Martin Bayley

Personal information
- Full name: Martin George Bayley
- Born: 10 July 1952 (age 74) Leamington Spa, Warwickshire, England
- Batting: Right-handed
- Bowling: Slow left-arm orthodox

Domestic team information
- 1969: Warwickshire

Career statistics
| Competition | First-class |
| Matches | 2 |
| Runs scored | 2 |
| Batting average | 2.00 |
| 100s/50s | –/– |
| Top score | 1* |
| Balls bowled | 318 |
| Wickets | 3 |
| Bowling average | 41.66 |
| 5 wickets in innings | – |
| 10 wickets in match | – |
| Best bowling | 2/54 |
| Catches/stumpings | 2/– |
- Source: Cricinfo, 22 December 2011

= Martin Bayley =

English cricketer

Martin George Bayley (born 10 July 1952) is an English former cricketer. Bayley was a right-handed batsman who bowled slow left-arm orthodox. He was born in Leamington Spa, Warwickshire.
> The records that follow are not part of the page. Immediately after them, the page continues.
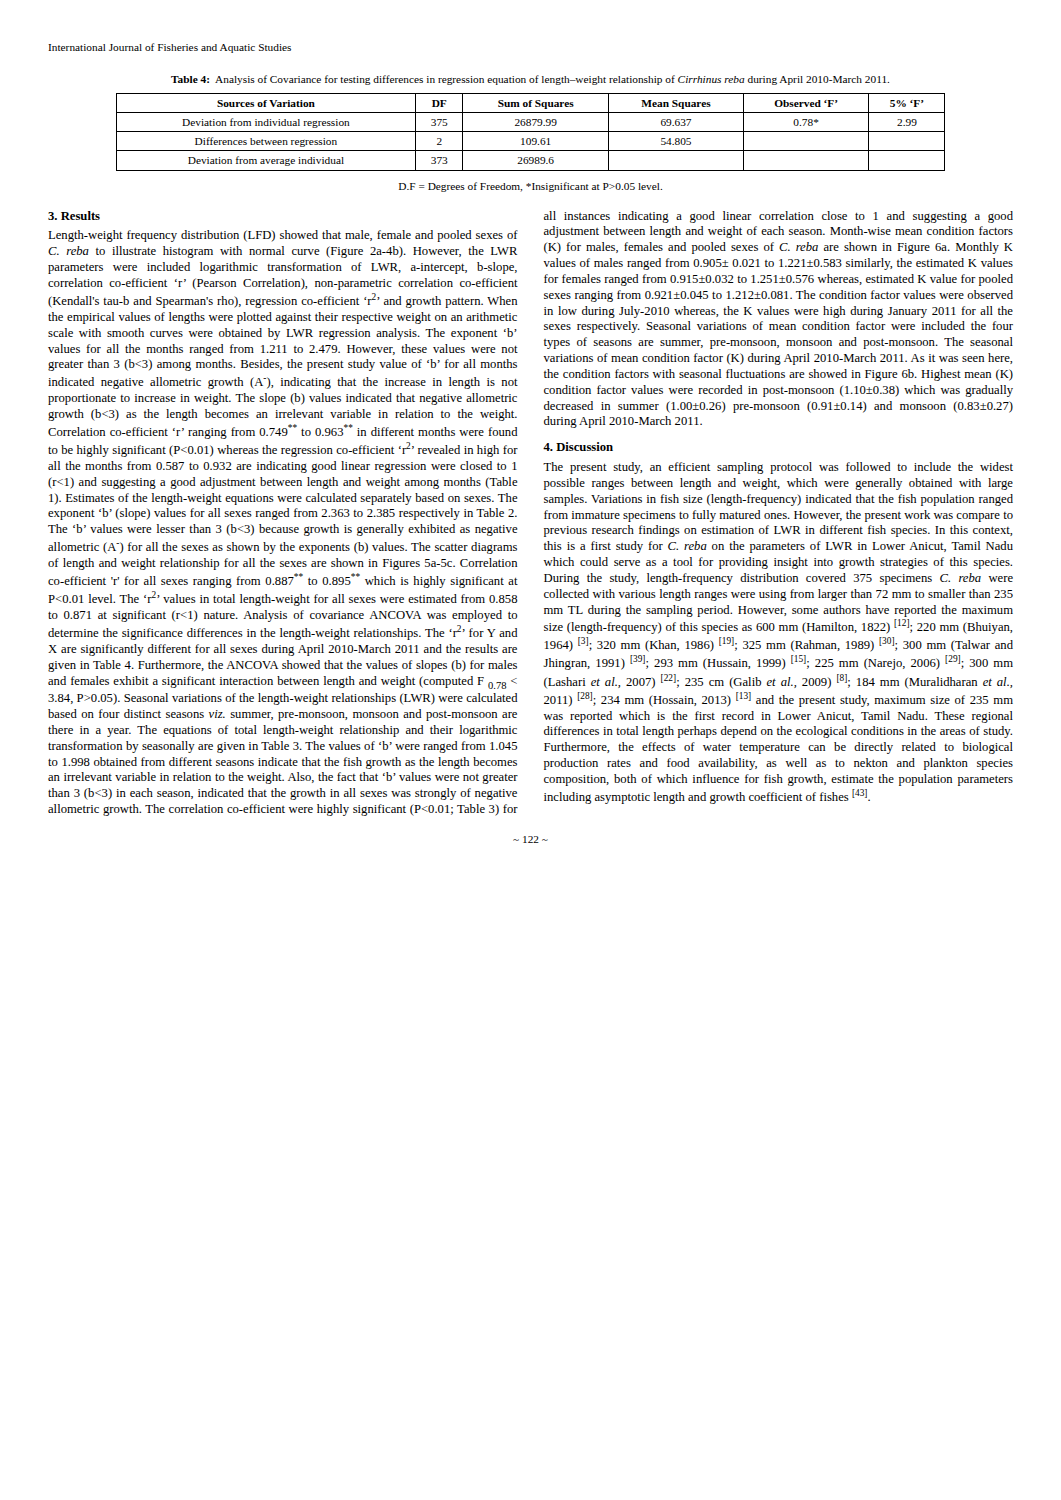International Journal of Fisheries and Aquatic Studies
Table 4: Analysis of Covariance for testing differences in regression equation of length–weight relationship of Cirrhinus reba during April 2010-March 2011.
| Sources of Variation | DF | Sum of Squares | Mean Squares | Observed ‘F’ | 5% ‘F’ |
| --- | --- | --- | --- | --- | --- |
| Deviation from individual regression | 375 | 26879.99 | 69.637 | 0.78* | 2.99 |
| Differences between regression | 2 | 109.61 | 54.805 | | |
| Deviation from average individual | 373 | 26989.6 | | | |
D.F = Degrees of Freedom, *Insignificant at P>0.05 level.
3. Results
Length-weight frequency distribution (LFD) showed that male, female and pooled sexes of C. reba to illustrate histogram with normal curve (Figure 2a-4b). However, the LWR parameters were included logarithmic transformation of LWR, a-intercept, b-slope, correlation co-efficient ‘r’ (Pearson Correlation), non-parametric correlation co-efficient (Kendall's tau-b and Spearman's rho), regression co-efficient ‘r2’ and growth pattern. When the empirical values of lengths were plotted against their respective weight on an arithmetic scale with smooth curves were obtained by LWR regression analysis. The exponent ‘b’ values for all the months ranged from 1.211 to 2.479. However, these values were not greater than 3 (b<3) among months. Besides, the present study value of ‘b’ for all months indicated negative allometric growth (A-), indicating that the increase in length is not proportionate to increase in weight. The slope (b) values indicated that negative allometric growth (b<3) as the length becomes an irrelevant variable in relation to the weight. Correlation co-efficient ‘r’ ranging from 0.749** to 0.963** in different months were found to be highly significant (P<0.01) whereas the regression co-efficient ‘r2’ revealed in high for all the months from 0.587 to 0.932 are indicating good linear regression were closed to 1 (r<1) and suggesting a good adjustment between length and weight among months (Table 1). Estimates of the length-weight equations were calculated separately based on sexes. The exponent ‘b’ (slope) values for all sexes ranged from 2.363 to 2.385 respectively in Table 2. The ‘b’ values were lesser than 3 (b<3) because growth is generally exhibited as negative allometric (A-) for all the sexes as shown by the exponents (b) values. The scatter diagrams of length and weight relationship for all the sexes are shown in Figures 5a-5c. Correlation co-efficient 'r' for all sexes ranging from 0.887** to 0.895** which is highly significant at P<0.01 level. The ‘r2’ values in total length-weight for all sexes were estimated from 0.858 to 0.871 at significant (r<1) nature. Analysis of covariance ANCOVA was employed to determine the significance differences in the length-weight relationships. The ‘r2’ for Y and X are significantly different for all sexes during April 2010-March 2011 and the results are given in Table 4. Furthermore, the ANCOVA showed that the values of slopes (b) for males and females exhibit a significant interaction between length and weight (computed F 0.78 < 3.84, P>0.05). Seasonal variations of the length-weight relationships (LWR) were calculated based on four distinct seasons viz. summer, pre-monsoon, monsoon and post-monsoon are there in a year. The equations of total length-weight relationship and their logarithmic transformation by seasonally are given in Table 3. The values of ‘b’ were ranged from 1.045 to 1.998 obtained from different seasons indicate that the fish growth as the length becomes an irrelevant variable in relation to the weight. Also, the fact that ‘b’ values were not greater than 3 (b<3) in each season, indicated that the growth in all sexes was strongly of negative allometric growth. The correlation co-efficient were highly significant (P<0.01; Table 3) for all instances indicating a good linear correlation close to 1 and suggesting a good adjustment between length and weight of each season. Month-wise mean condition factors (K) for males, females and pooled sexes of C. reba are shown in Figure 6a. Monthly K values of males ranged from 0.905± 0.021 to 1.221±0.583 similarly, the estimated K values for females ranged from 0.915±0.032 to 1.251±0.576 whereas, estimated K value for pooled sexes ranging from 0.921±0.045 to 1.212±0.081. The condition factor values were observed in low during July-2010 whereas, the K values were high during January 2011 for all the sexes respectively. Seasonal variations of mean condition factor were included the four types of seasons are summer, pre-monsoon, monsoon and post-monsoon. The seasonal variations of mean condition factor (K) during April 2010-March 2011. As it was seen here, the condition factors with seasonal fluctuations are showed in Figure 6b. Highest mean (K) condition factor values were recorded in post-monsoon (1.10±0.38) which was gradually decreased in summer (1.00±0.26) pre-monsoon (0.91±0.14) and monsoon (0.83±0.27) during April 2010-March 2011.
4. Discussion
The present study, an efficient sampling protocol was followed to include the widest possible ranges between length and weight, which were generally obtained with large samples. Variations in fish size (length-frequency) indicated that the fish population ranged from immature specimens to fully matured ones. However, the present work was compare to previous research findings on estimation of LWR in different fish species. In this context, this is a first study for C. reba on the parameters of LWR in Lower Anicut, Tamil Nadu which could serve as a tool for providing insight into growth strategies of this species. During the study, length-frequency distribution covered 375 specimens C. reba were collected with various length ranges were using from larger than 72 mm to smaller than 235 mm TL during the sampling period. However, some authors have reported the maximum size (length-frequency) of this species as 600 mm (Hamilton, 1822) [12]; 220 mm (Bhuiyan, 1964) [3]; 320 mm (Khan, 1986) [19]; 325 mm (Rahman, 1989) [30]; 300 mm (Talwar and Jhingran, 1991) [39]; 293 mm (Hussain, 1999) [15]; 225 mm (Narejo, 2006) [29]; 300 mm (Lashari et al., 2007) [22]; 235 cm (Galib et al., 2009) [8]; 184 mm (Muralidharan et al., 2011) [28]; 234 mm (Hossain, 2013) [13] and the present study, maximum size of 235 mm was reported which is the first record in Lower Anicut, Tamil Nadu. These regional differences in total length perhaps depend on the ecological conditions in the areas of study. Furthermore, the effects of water temperature can be directly related to biological production rates and food availability, as well as to nekton and plankton species composition, both of which influence for fish growth, estimate the population parameters including asymptotic length and growth coefficient of fishes [43].
~ 122 ~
Bayley made two first-class appearances for Warwickshire in 1969 against Cambridge University and Scotland. Against Cambridge University, Bayley took the wicket of Roger Knight in Cambridge University's first-innings, finishing with figures of 1/26 from 5 overs. He didn't bowl in the university's second-innings and wasn't called upon to bat in the match, which ended in a narrow 17 run victory for Warwickshire. Against Scotland, Bayley bowled 20 wicketless overs in Scotland's first-innings, while in Warwickshire's first-innings he ended not out on 1. In Scotland's second-innings, he took the wickets of David Stewart and James Brown to finish with figures of 2/54 from 28 overs. He was dismissed for a single run in Warwickshire's second-innings by Jimmy Allan, with Scotland winning the match by 4 wickets. These were his only major appearances for Warwickshire.